** Task **
Retype the text in the material below line for line, keeping every character as it appears. Leave the pictures out of your answer.
+ + + +
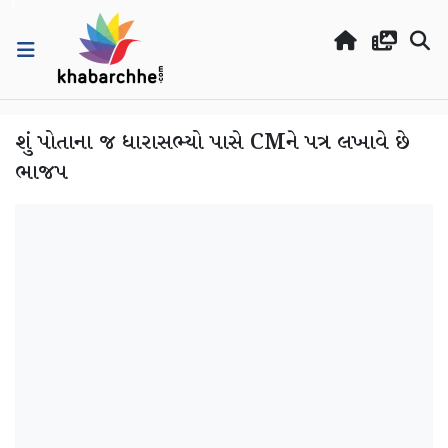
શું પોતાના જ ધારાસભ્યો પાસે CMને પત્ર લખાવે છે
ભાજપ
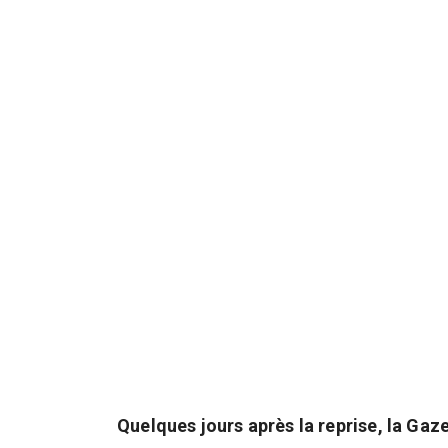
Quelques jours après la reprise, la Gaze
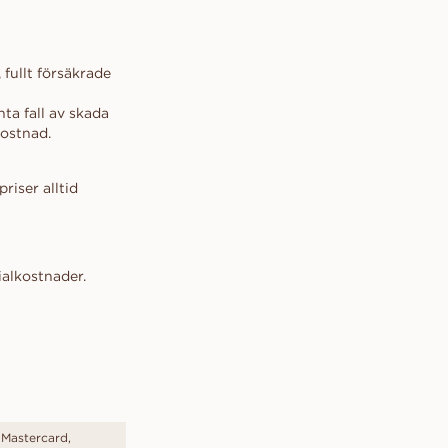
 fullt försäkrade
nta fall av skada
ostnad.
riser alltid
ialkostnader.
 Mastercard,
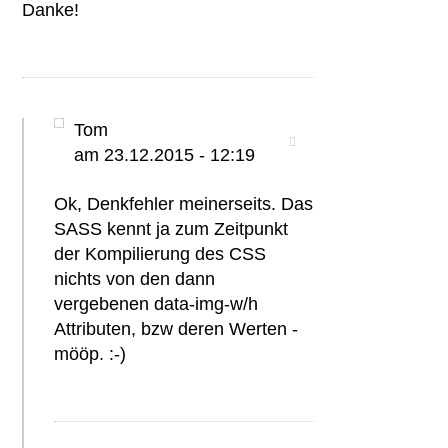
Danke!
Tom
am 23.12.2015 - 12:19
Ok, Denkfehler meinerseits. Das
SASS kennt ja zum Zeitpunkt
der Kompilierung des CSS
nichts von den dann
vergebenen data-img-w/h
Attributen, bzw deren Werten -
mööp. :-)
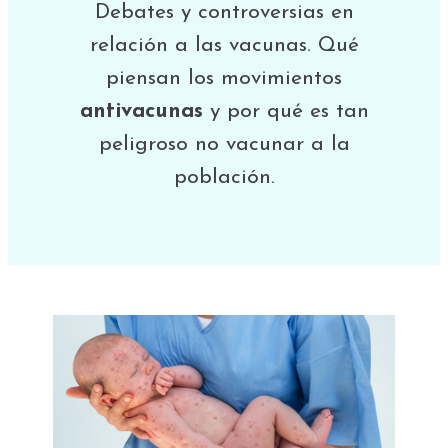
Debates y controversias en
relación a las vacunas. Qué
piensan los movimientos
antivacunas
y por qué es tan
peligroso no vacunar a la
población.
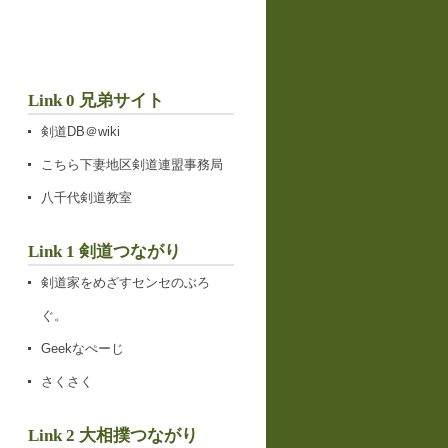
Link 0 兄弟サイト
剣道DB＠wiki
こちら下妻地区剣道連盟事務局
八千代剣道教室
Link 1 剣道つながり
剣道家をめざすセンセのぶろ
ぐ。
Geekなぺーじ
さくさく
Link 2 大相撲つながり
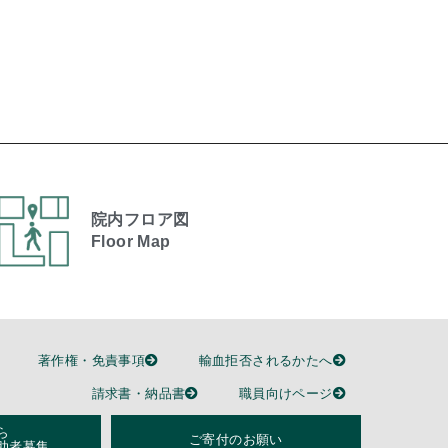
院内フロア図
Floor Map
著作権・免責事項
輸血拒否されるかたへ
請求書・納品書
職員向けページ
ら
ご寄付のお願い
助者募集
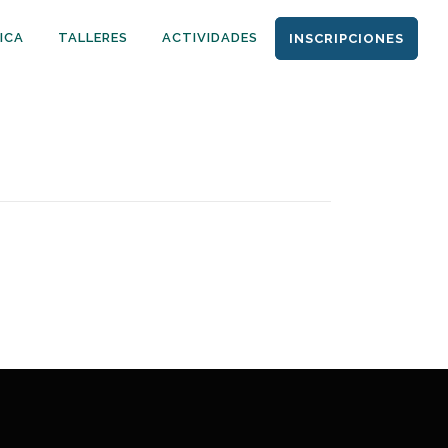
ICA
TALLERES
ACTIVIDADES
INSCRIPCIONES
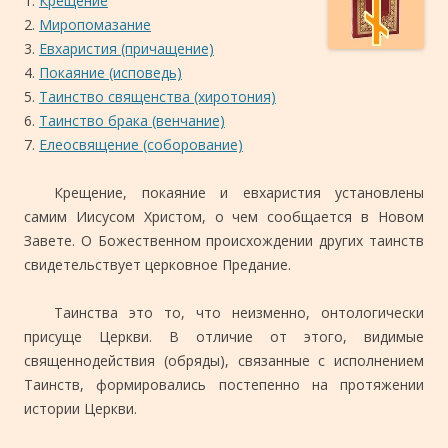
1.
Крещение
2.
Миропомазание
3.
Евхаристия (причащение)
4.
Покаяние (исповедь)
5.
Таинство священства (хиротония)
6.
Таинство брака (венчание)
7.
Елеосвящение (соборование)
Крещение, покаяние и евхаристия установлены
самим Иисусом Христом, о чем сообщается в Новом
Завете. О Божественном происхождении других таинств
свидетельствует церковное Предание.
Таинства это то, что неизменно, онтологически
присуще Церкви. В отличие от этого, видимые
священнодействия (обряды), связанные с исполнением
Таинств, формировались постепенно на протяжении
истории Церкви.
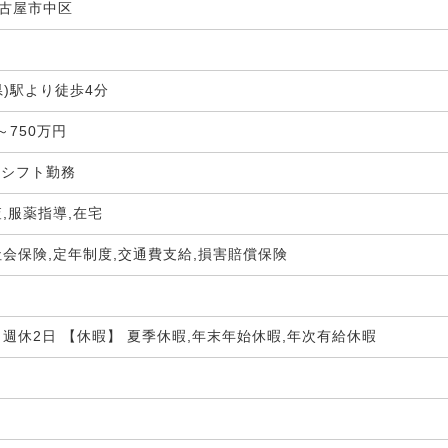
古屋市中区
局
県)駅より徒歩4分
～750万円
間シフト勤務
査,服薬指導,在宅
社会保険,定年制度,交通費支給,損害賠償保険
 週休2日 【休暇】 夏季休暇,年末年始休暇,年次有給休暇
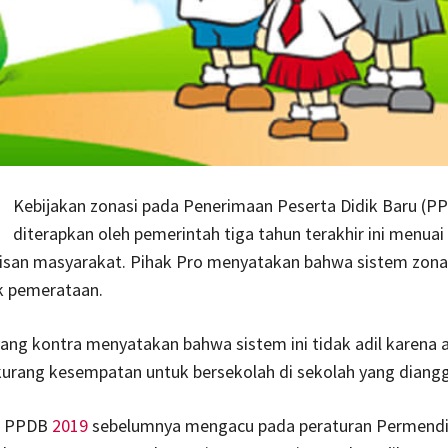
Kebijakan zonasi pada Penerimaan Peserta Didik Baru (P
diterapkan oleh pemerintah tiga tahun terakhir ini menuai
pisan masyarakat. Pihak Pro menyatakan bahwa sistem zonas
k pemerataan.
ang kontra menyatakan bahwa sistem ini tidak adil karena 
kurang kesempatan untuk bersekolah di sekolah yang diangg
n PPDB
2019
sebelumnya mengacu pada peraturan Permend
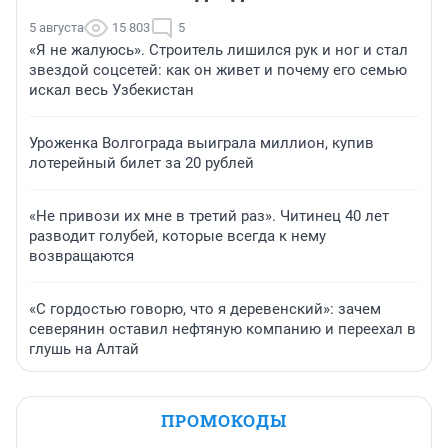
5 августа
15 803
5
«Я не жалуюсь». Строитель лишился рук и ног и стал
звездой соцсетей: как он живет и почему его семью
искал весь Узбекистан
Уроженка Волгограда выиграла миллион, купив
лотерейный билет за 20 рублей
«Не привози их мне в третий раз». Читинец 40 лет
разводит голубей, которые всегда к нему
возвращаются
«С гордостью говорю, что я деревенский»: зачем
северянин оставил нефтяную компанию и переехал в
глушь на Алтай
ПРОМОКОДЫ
+ + + +
** Response **
શું પોતાના જ ધારાસભ્યો પાસે CMને પત્ર લખાવે છે
ભાજપ
Quelques jours après la reprise, la Gaze
 fullt försäkrade
nta fall av skada
ostnad.
riser alltid
ialkostnader.
 Mastercard,
Danke!
Tom
am 23.12.2015 - 12:19
Ok, Denkfehler meinerseits. Das
SASS kennt ja zum Zeitpunkt
der Kompilierung des CSS
nichts von den dann
vergebenen data-img-w/h
Attributen, bzw deren Werten -
mööp. :-)
Debates y controversias en
relación a las vacunas. Qué
piensan los movimientos
antivacunas
y por qué es tan
peligroso no vacunar a la
población.
Link 0 兄弟サイト
剣道DB＠wiki
こちら下妻地区剣道連盟事務局
八千代剣道教室
Link 1 剣道つながり
剣道家をめざすセンセのぶろ
ぐ。
Geekなぺーじ
さくさく
Link 2 大相撲つながり
院内フロア図
Floor Map
著作権・免責事項
輸血拒否されるかたへ
請求書・納品書
職員向けページ
ら
ご寄付のお願い
助者募集
ICA
TALLERES
ACTIVIDADES
INSCRIPCIONES
1.
Крещение
2.
Миропомазание
3.
Евхаристия (причащение)
4.
Покаяние (исповедь)
5.
Таинство священства (хиротония)
6.
Таинство брака (венчание)
7.
Елеосвящение (соборование)
Крещение, покаяние и евхаристия установлены
самим Иисусом Христом, о чем сообщается в Новом
Завете. О Божественном происхождении других таинств
свидетельствует церковное Предание.
Таинства это то, что неизменно, онтологически
присуще Церкви. В отличие от этого, видимые
священнодействия (обряды), связанные с исполнением
Таинств, формировались постепенно на протяжении
истории Церкви.
古屋市中区
局
県)駅より徒歩4分
～750万円
間シフト勤務
査,服薬指導,在宅
社会保険,定年制度,交通費支給,損害賠償保険
 週休2日 【休暇】 夏季休暇,年末年始休暇,年次有給休暇
Kebijakan zonasi pada Penerimaan Peserta Didik Baru (P
diterapkan oleh pemerintah tiga tahun terakhir ini menuai
pisan masyarakat. Pihak Pro menyatakan bahwa sistem zonas
k pemerataan.
ang kontra menyatakan bahwa sistem ini tidak adil karena 
kurang kesempatan untuk bersekolah di sekolah yang diangg
n PPDB
2019
sebelumnya mengacu pada peraturan Permend
5 августа
15 803
5
«Я не жалуюсь». Строитель лишился рук и ног и стал
звездой соцсетей: как он живет и почему его семью
искал весь Узбекистан
Уроженка Волгограда выиграла миллион, купив
лотерейный билет за 20 рублей
«Не привози их мне в третий раз». Читинец 40 лет
разводит голубей, которые всегда к нему
возвращаются
«С гордостью говорю, что я деревенский»: зачем
северянин оставил нефтяную компанию и переехал в
глушь на Алтай
ПРОМОКОДЫ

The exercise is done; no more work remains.